小見出し 引導を渡した「真犯人」は?
小室ブームが弱まった97年、ライバルたちの動きを見てみよう。小室元年の94年にブレイクしたMr.Childrenは97年の3月から活動休止、L'Arc~en~Cielも97 年には活動休止期間があった。
LUNA SEAもこの年、メンバー5人がソロ活動を展開していた。DREAMS COME TRUEはエピック・ソニー(現・エピックレコードジャパン)からヴァージン・レコード・アメリカに移籍し、アメリカ進出を視野に入れた活動に入ったため日本のチャートに影響するような活動はしていない。GLAYやSPEEDがブレイクし、紅白歌合戦にも初出場したが「小室ブームに引導を渡した」といった印象はない。
このように考えていくと、小室ブームを終わらせた原因となる存在は「外」にはいない。実は内側、小室ファミリーの中にいた。小室ファミリーのブームを最大化した上で、自らは休止期間に入った人物。そう、安室奈美恵だ。
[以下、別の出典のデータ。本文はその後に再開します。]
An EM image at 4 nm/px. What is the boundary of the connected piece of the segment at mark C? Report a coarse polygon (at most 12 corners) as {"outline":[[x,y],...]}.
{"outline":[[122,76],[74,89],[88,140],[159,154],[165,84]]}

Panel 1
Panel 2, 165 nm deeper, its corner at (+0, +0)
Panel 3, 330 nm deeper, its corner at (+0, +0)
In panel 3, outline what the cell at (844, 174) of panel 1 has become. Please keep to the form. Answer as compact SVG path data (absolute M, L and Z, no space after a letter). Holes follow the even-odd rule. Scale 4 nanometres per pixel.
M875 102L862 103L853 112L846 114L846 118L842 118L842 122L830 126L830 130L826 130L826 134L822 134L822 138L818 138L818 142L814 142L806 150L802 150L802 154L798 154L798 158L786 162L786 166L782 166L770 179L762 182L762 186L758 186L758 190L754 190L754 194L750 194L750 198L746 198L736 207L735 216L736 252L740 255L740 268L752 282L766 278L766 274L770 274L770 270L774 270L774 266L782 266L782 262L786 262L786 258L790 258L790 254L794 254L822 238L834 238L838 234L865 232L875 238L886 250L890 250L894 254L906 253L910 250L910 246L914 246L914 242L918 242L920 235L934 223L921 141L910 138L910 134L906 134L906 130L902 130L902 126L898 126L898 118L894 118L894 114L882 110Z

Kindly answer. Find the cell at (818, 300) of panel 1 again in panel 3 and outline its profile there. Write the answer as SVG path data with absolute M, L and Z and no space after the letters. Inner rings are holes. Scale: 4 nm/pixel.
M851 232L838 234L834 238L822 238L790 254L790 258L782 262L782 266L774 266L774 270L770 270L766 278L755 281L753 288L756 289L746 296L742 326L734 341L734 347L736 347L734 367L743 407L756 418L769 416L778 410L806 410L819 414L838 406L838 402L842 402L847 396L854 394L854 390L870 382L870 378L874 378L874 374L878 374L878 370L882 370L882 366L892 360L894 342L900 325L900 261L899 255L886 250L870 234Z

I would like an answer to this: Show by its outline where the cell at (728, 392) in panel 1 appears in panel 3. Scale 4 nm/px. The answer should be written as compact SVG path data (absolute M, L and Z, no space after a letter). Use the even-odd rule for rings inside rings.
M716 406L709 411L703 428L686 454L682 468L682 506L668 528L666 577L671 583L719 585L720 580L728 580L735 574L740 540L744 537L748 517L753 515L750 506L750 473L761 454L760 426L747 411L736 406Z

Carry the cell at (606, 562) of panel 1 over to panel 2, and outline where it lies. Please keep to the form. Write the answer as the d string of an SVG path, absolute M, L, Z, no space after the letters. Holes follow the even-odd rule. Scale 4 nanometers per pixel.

安室は97年2月、小室プロデュースの楽曲で最大の売り上げを記録したシングル『CAN YOU CELEBRATE?』を発売。日本レコード大賞を2年連続で受賞した(前年は『Don't wanna cry』)。
結婚・妊娠を発表したのは10月のこと。1年間の休業に入った。安室や華原とともに小室ファミリーの中心にいたglobeは、1月発売のシングル『FACE』が1位を獲得したものの、その後4作連続で1位をとり逃している。
前述のとおり、小室プロデュース最後のミリオンシングルとなった『Hate tell a lie』が発売されたのが4月。すでに凋落傾向にあった小室ブームにとどめを刺したのが、安室奈美恵の休業宣言だ。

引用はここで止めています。